Duluth jobless rate hits 18-month low

If you doubt an economic recovery is underway, consider the local unemployment numbers released this week by the state.

The jobless rate dropped to 6.6 percent in Duluth in May, its lowest point since November 2008. Unemployment had peaked in Duluth at 8.8 percent back in March 2009.

Meanwhile, Minnesota’s (seasonally unadjusted) jobless rate is at 6.5 percent.

St. Louis County did almost as well with a dip to 6.8 percent while Northeastern Minnesota dropped nearly a percentage point to 7.3 percent, down from 10.7 a year ago.

Even more impressive is the Iron Range’s wild ride as mines shut down and then returned to full production in recent months. Hibbing’s rate in May was 7.8 percent, dramatically down from 18.4 percent a year ago. Virginia was at 8.8 percent, well below July’s peak of 17 percent.
 

Want your old job back?

If you were laid off during the Recession, the job uptick underway may mean you could get your old job back.

But don’t expect that to happen without some self-reflection and work on your part, according to The Wall Street Journal.

A recent article in the Journal suggests:

Start with a self-assessment. Take a realistic look at why you were laid off. Was it selective? Did it go beyond cross-the-board cutbacks? How did people at work perceive you? Think about what you would do differently. How could you be more valuable to the company?

But perhaps the big questions are whether it’s even a good idea to go back, both for you and the company. Do you really want to be there?

If the answer is "yes," read on…

–The business climate probably has changed since you left. So figure out what the company needs now and in the future. How can you fill those needs? Take a class to update your skills. Do what you need to improve yourself.

–Stay in touch with former co-workers. Keep up with what’s happening in the company, staff changes and needs.

–Let your former boss know you’re interested and what you could now bring to the job.

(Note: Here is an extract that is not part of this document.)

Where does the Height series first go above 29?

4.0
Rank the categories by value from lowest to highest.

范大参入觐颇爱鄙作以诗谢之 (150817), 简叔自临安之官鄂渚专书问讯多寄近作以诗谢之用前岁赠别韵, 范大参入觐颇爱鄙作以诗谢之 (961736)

Emphasize your knowledge and experience with the company and your accomplishments. Be clear that you harbor no bad feelings about the lay off and are eager to return to work.

–Approach the application process as though you were a new candidate. When you go in for an interview, be prepared. Be ready for tough questions.

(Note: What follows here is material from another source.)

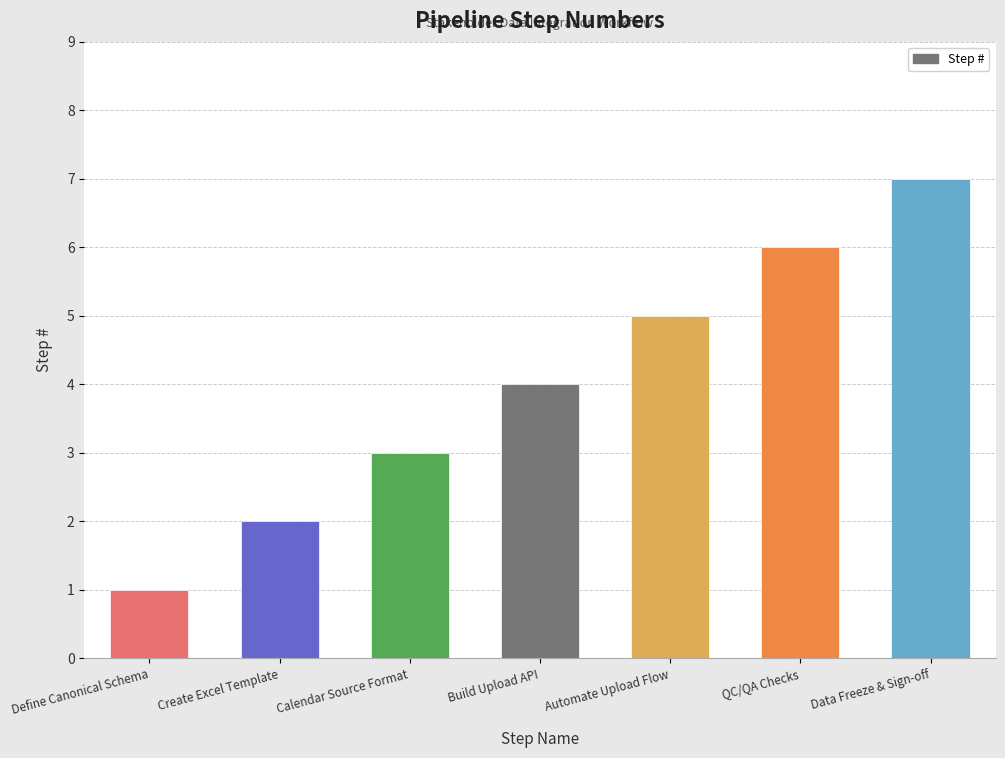

Does the chart contain stacked bars?

No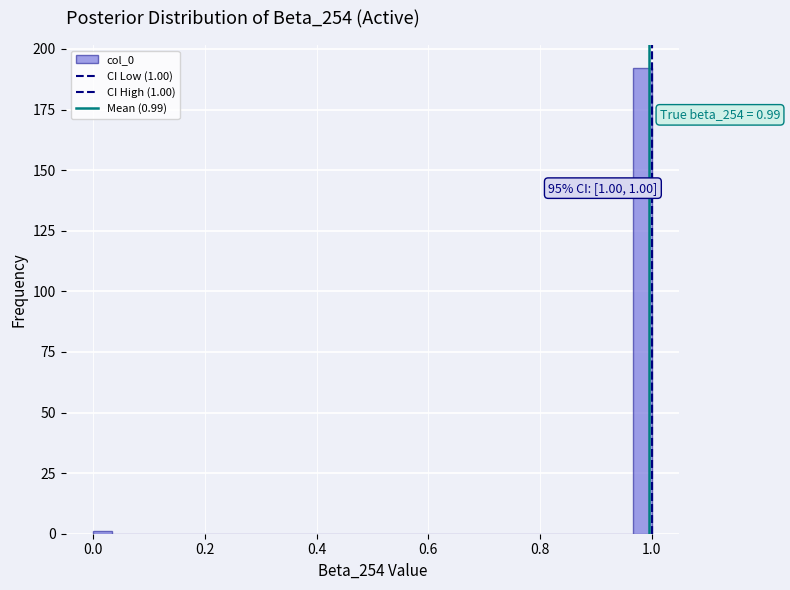

Around what value on the x-axis is the tallest bar? Give the approximate position of its centre, as read against the axis.

0.98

–If no full-time jobs are available, working on a contract basis could work itself into a job.

 

 

Big layoffs, slower recovery

A recent article in The Wall Street Journal had an interesting message on the recovery of companies that made drastic cutbacks during the recession.

Some went too far, it says.

Companies that made across-the-board layoffs and severely cut their operations when faced with falling revenues may face a slower, more difficult recovery, even as the economy improves.

The article quotes corporate analysts who say companies that take “a limited and more targeted approach to layoffs” tend to do better in economic recoveries than those that sharply slash jobs.

“You can’t shrink your way into prosperity,” Wayne Mascio, a business professor at the University of Colorado at Denver, is quoted as saying.

Mascio studied how companies in the Standard and Poor’s 500 index performed in the last 18 years. Companies that cut the deepest in their sectors had smaller profits and weaker recoveries for up to nine years after a recession, he found.

The article noted the case of Honeywell International Inc., which “decimated” its industrial base in the early 1990s by laying off one-quarter of its work force, canceling products and scaling back its global-expansion goals.

Call it lessons learned.

During the latest recession, when its profits dropped nearly 25 percent, Honeywell took a different approach. It used furloughs and benefit cuts to limit layoffs to just 5 percent of its workforce. At the same time, it introduced 600 new products rather than shrink its product list.

Now, with the economy improving, Honeywell is seeing increased revenues and has upped its profit forecasts for the rest of the year, the Journal reports.

Certainly, many companies had little choice but to make deep cuts when faced with tumbling revenues. And some industries were especially hard hit and struggled to survive.

But the Journal’s report suggests that for some companies at least, there may have been better options.